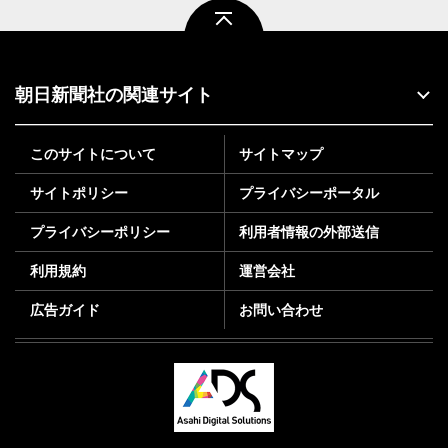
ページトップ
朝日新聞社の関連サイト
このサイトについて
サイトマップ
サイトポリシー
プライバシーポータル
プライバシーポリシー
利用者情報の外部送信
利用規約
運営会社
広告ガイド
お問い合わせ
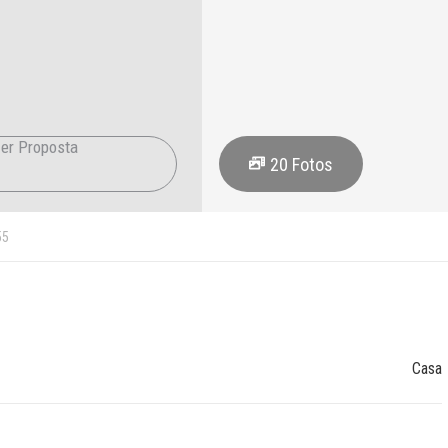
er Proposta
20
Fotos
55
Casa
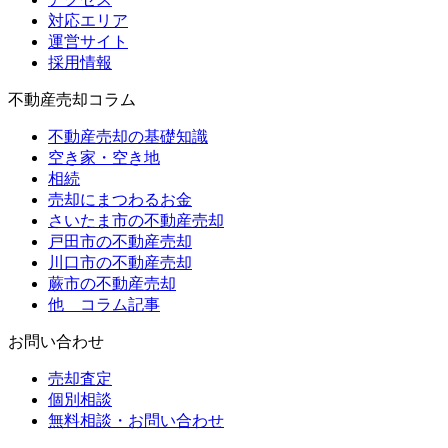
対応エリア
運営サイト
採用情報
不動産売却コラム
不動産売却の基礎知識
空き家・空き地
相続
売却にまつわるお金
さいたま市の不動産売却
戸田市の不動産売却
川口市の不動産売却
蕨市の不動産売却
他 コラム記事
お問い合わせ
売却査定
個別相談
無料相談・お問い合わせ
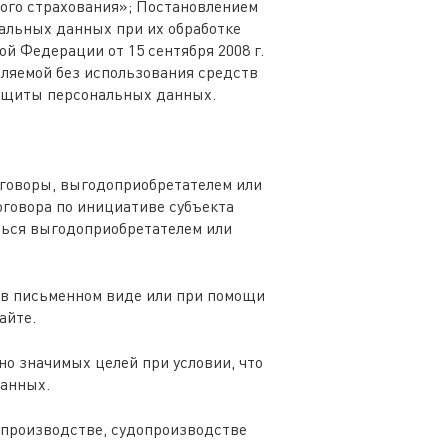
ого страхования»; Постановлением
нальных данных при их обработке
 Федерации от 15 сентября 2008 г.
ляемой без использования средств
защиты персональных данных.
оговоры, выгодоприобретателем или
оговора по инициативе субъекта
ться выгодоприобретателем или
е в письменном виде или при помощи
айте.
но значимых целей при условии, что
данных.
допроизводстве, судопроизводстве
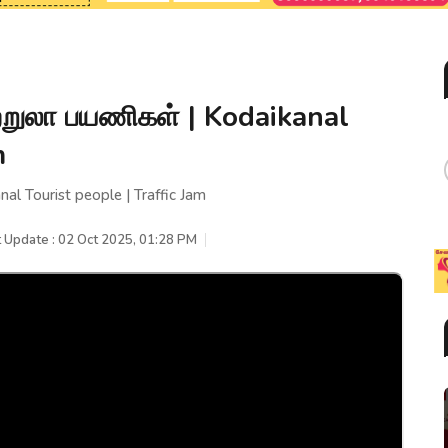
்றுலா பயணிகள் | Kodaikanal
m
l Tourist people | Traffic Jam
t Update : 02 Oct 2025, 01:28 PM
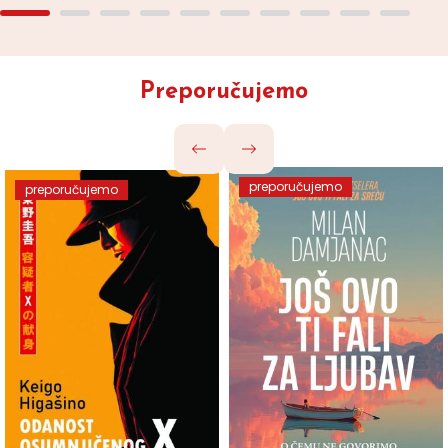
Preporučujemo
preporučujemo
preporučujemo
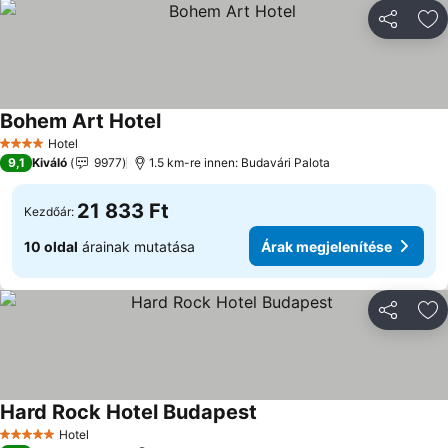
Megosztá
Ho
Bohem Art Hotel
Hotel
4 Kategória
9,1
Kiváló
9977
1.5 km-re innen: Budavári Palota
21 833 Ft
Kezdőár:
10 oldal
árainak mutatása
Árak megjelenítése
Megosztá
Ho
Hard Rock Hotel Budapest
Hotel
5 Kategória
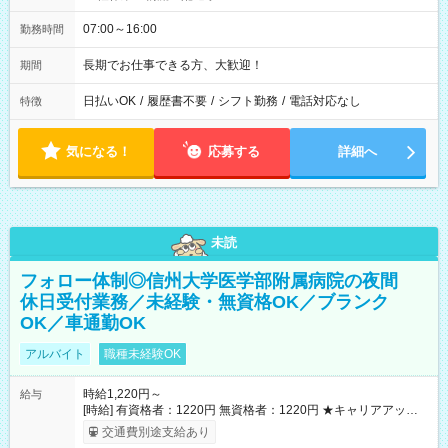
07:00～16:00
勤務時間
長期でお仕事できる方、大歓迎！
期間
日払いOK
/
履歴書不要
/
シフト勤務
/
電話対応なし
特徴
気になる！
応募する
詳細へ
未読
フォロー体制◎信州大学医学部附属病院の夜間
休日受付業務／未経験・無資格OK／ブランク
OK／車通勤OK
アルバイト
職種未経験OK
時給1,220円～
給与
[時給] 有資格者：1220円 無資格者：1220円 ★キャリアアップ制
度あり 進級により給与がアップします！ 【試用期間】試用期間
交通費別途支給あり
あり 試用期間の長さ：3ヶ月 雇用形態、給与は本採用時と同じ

^^^^^^^^^^^^^^^^

_TRY IT_.
Render every text line from the rows above as a JSON list of strings, one string per line, with blank lines skipped and the picture markers left out.

_THE COMPLETED TASK_.
[
  "ページトップ",
  "朝日新聞社の関連サイト",
  "このサイトについて",
  "サイトマップ",
  "サイトポリシー",
  "プライバシーポータル",
  "プライバシーポリシー",
  "利用者情報の外部送信",
  "利用規約",
  "運営会社",
  "広告ガイド",
  "お問い合わせ",
  "er Proposta",
  "20",
  "Fotos",
  "55",
  "Casa",
  "対応エリア",
  "運営サイト",
  "採用情報",
  "不動産売却コラム",
  "不動産売却の基礎知識",
  "空き家・空き地",
  "相続",
  "売却にまつわるお金",
  "さいたま市の不動産売却",
  "戸田市の不動産売却",
  "川口市の不動産売却",
  "蕨市の不動産売却",
  "他 コラム記事",
  "お問い合わせ",
  "売却査定",
  "個別相談",
  "無料相談・お問い合わせ",
  "ого страхования»; Постановлением",
  "нальных данных при их обработке",
  " Федерации от 15 сентября 2008 г.",
  "ляемой без использования средств",
  "защиты персональных данных.",
  "оговоры, выгодоприобретателем или",
  "оговора по инициативе субъекта",
  "ться выгодоприобретателем или",
  "е в письменном виде или при помощи",
  "айте.",
  "но значимых целей при условии, что",
  "данных.",
  "допроизводстве, судопроизводстве",
  "்றுலா பயணிகள் | Kodaikanal",
  "m",
  "l Tourist people | Traffic Jam",
  "t Update : 02 Oct 2025, 01:28 PM",
  "Preporučujemo",
  "preporučujemo",
  "preporučujemo",
  "Megosztá",
  "Ho",
  "Bohem Art Hotel",
  "Hotel",
  "4 Kategória",
  "9,1",
  "Kiváló",
  "9977",
  "1.5 km-re innen: Budavári Palota",
  "21 833 Ft",
  "Kezdőár:",
  "10 oldal",
  "árainak mutatása",
  "Árak megjelenítése",
  "Megosztá",
  "Ho",
  "Hard Rock Hotel Budapest",
  "Hotel",
  "5 Kategória",
  "07:00～16:00",
  "勤務時間",
  "長期でお仕事できる方、大歓迎！",
  "期間",
  "日払いOK",
  "/",
  "履歴書不要",
  "/",
  "シフト勤務",
  "/",
  "電話対応なし",
  "特徴",
  "気になる！",
  "応募する",
  "詳細へ",
  "未読",
  "フォロー体制◎信州大学医学部附属病院の夜間",
  "休日受付業務／未経験・無資格OK／ブランク",
  "OK／車通勤OK",
  "アルバイト",
  "職種未経験OK",
  "時給1,220円～",
  "給与",
  "[時給] 有資格者：1220円 無資格者：1220円 ★キャリアアップ制",
  "度あり 進級により給与がアップします！ 【試用期間】試用期間",
  "交通費別途支給あり",
  "あり 試用期間の長さ：3ヶ月 雇用形態、給与は本採用時と同じ"
]